Author: Amy Timberlake

Illustrator: Jon Klassen

Publisher: Algonquin Young Readers

Published: September 2020

Genres: Children’s Fiction  

Pages: 136

BUY THE BOOK

“Not everyone wants a skunk.”

– Amy Timberlake, Skunk and Badger #1

Animals paint an unlikely, but possible, analogy for humans in countless fables. Personified, they hold up a mirror to the reader, showing our imperfect nature. The animal kingdom, of course, is fraught with unforgiving tooth-and-claw indelicacies. Sometimes, Skunk and Badger teaches us, nature can be forgiving. Badger is a rock scientist and excavator who lives in his Aunt Lula’s brownstone. His work is solitary and all Badger requires is silent execution. A knock on the door interrupts his study, from rose-colored Skunk who is in need of a home and is offered room and board at the brownstone from Aunt Lula. Playful misunderstandings, magical hard science, and whimsical madness ensue for the curious roommates in the picturesque home ground of North Twist.
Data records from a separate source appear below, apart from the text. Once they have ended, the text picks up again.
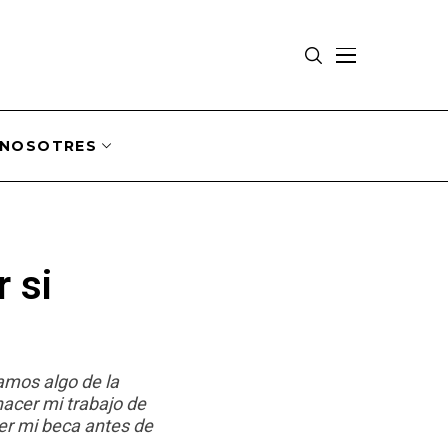
NOSOTRES
r si
bamos algo de la
hacer mi trabajo de
er mi beca antes de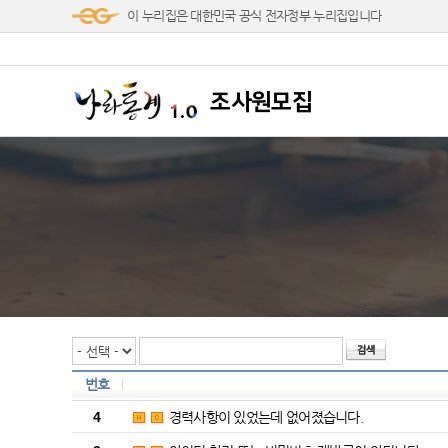
이 누리집은 대한민국 공식 전자정부 누리집입니다
조사원모집
번호
4
경력사항이 있었는데 없어졌습니다.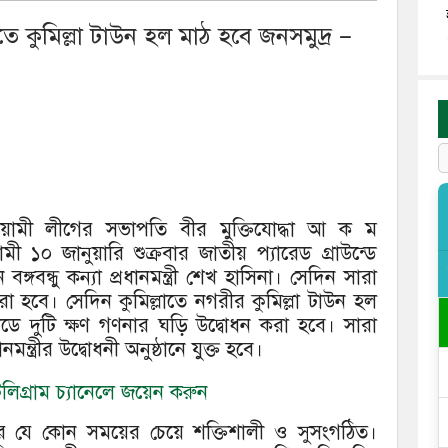
ীতে কুমিল্লা টাউন হল মাঠ হবে জনসমুদ্র –
য়ামী লীগের সভাপতি বীর মুক্তিযোদ্ধা আ ক ম
 ১০ জানুয়ারি শুক্রবার জাতীয় প্যারেড গ্রাউন্ডে
ঙ্গবন্ধু কন্যা প্রধানমন্ত্রী শেখ হাসিনা। সেদিন সারা
া হবে। সেদিন কুমিল্লাতে নগরীর কুমিল্লা টাউন হল
ে দুটি ক্ষণ গণনার ঘড়ি উদ্বোধন করা হবে। সারা
্ত্রীর উদ্বোধনী অনুষ্ঠানে যুক্ত হবে।
িগ্রাম চ্যানেলে জয়েন করুন
 যে কোন সময়ের চেয়ে শক্তিশালী ও সুসংগঠিত।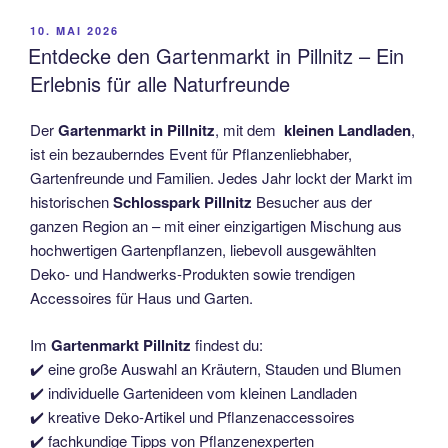
VERÖFFENTLICHT
10. MAI 2026
AM
Entdecke den Gartenmarkt in Pillnitz – Ein
Erlebnis für alle Naturfreunde
Der
Gartenmarkt in Pillnitz
, mit dem
kleinen Landladen
,
ist ein bezauberndes Event für Pflanzenliebhaber,
Gartenfreunde und Familien. Jedes Jahr lockt der Markt im
historischen
Schlosspark Pillnitz
Besucher aus der
ganzen Region an – mit einer einzigartigen Mischung aus
hochwertigen Gartenpflanzen, liebevoll ausgewählten
Deko- und Handwerks-Produkten sowie trendigen
Accessoires für Haus und Garten.
Im
Gartenmarkt Pillnitz
findest du:
✔️ eine große Auswahl an Kräutern, Stauden und Blumen
✔️ individuelle Gartenideen vom kleinen Landladen
✔️ kreative Deko-Artikel und Pflanzenaccessoires
✔️ fachkundige Tipps von Pflanzenexperten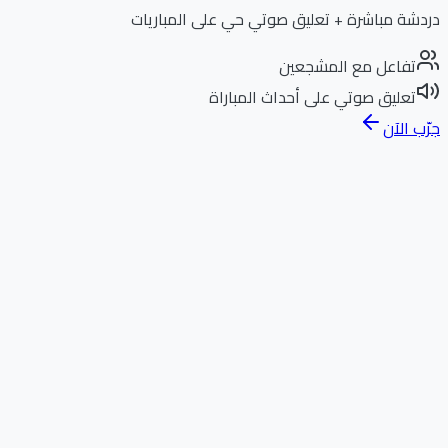
دردشة مباشرة + تعليق صوتي حي على المباريات
تفاعل مع المشجعين
تعليق صوتي على أحداث المباراة
جرّب الآن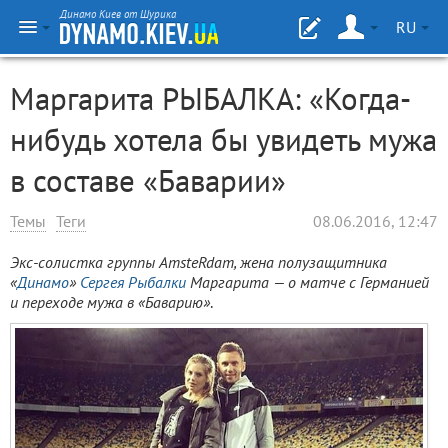
Динамо Киев от Шурика
RU
Маргарита РЫБАЛКА: «Когда-
нибудь хотела бы увидеть мужа
в составе «Баварии»
Темы
Теги
08.06.2016, 12:47
Экс-солистка группы AmsteRdam, жена полузащитника
«
Динамо
»
Сергея Рыбалки
Маргарита — о матче с Германией
и переходе мужа в «Баварию»
.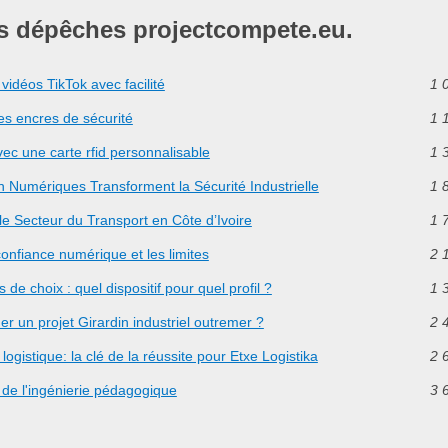
es dépêches projectcompete.eu.
idéos TikTok avec facilité
1 
es encres de sécurité
1 
ec une carte rfid personnalisable
1 
 Numériques Transforment la Sécurité Industrielle
1 
 Secteur du Transport en Côte d’Ivoire
1 
confiance numérique et les limites
2 
s de choix : quel dispositif pour quel profil ?
1 
 un projet Girardin industriel outremer ?
2 
gistique: la clé de la réussite pour Etxe Logistika
2 
 de l'ingénierie pédagogique
3 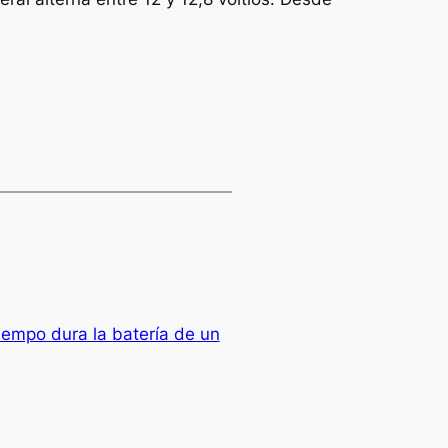
iempo dura la batería de un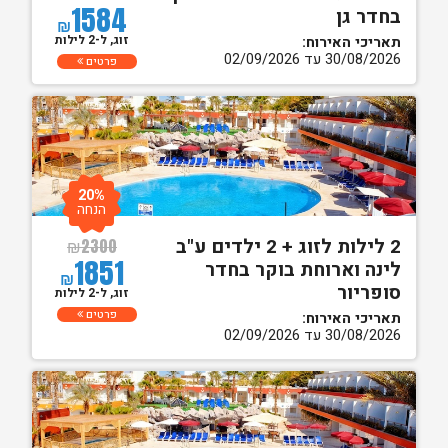
1584
בחדר גן
₪
זוג, ל-2 לילות
תאריכי האירוח:
30/08/2026 עד 02/09/2026
פרטים
20%
הנחה
2 לילות לזוג + 2 ילדים ע"ב
₪
2300
1851
לינה וארוחת בוקר בחדר
₪
סופריור
זוג, ל-2 לילות
פרטים
תאריכי האירוח:
30/08/2026 עד 02/09/2026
The characterization and onomatopoeic burbling of instincts are thoughtful and familiar. Badger and Skunk use the brownstone out of necessity, but the first’s austerity contradicts the latter’s audacity. The subtle ironies too (Skunk does not clean, but recycles) are welcome, unexpected spins on the all-work and all-play duo’s dynamic before they balance out. Amy Timberlake with Jon Klassen share a similar synergy comparable to Roald Dahl with Quentin Blake: stark, solemn, and remarkably silly. A poignant and palatable sense of change as good, or that anyone can change, and the contagions of cynicism, criticism, conformity, and complacency, Skunk and Badger paves the way for doing the right thing and for meaningful and respectable friendships, even with ourselves.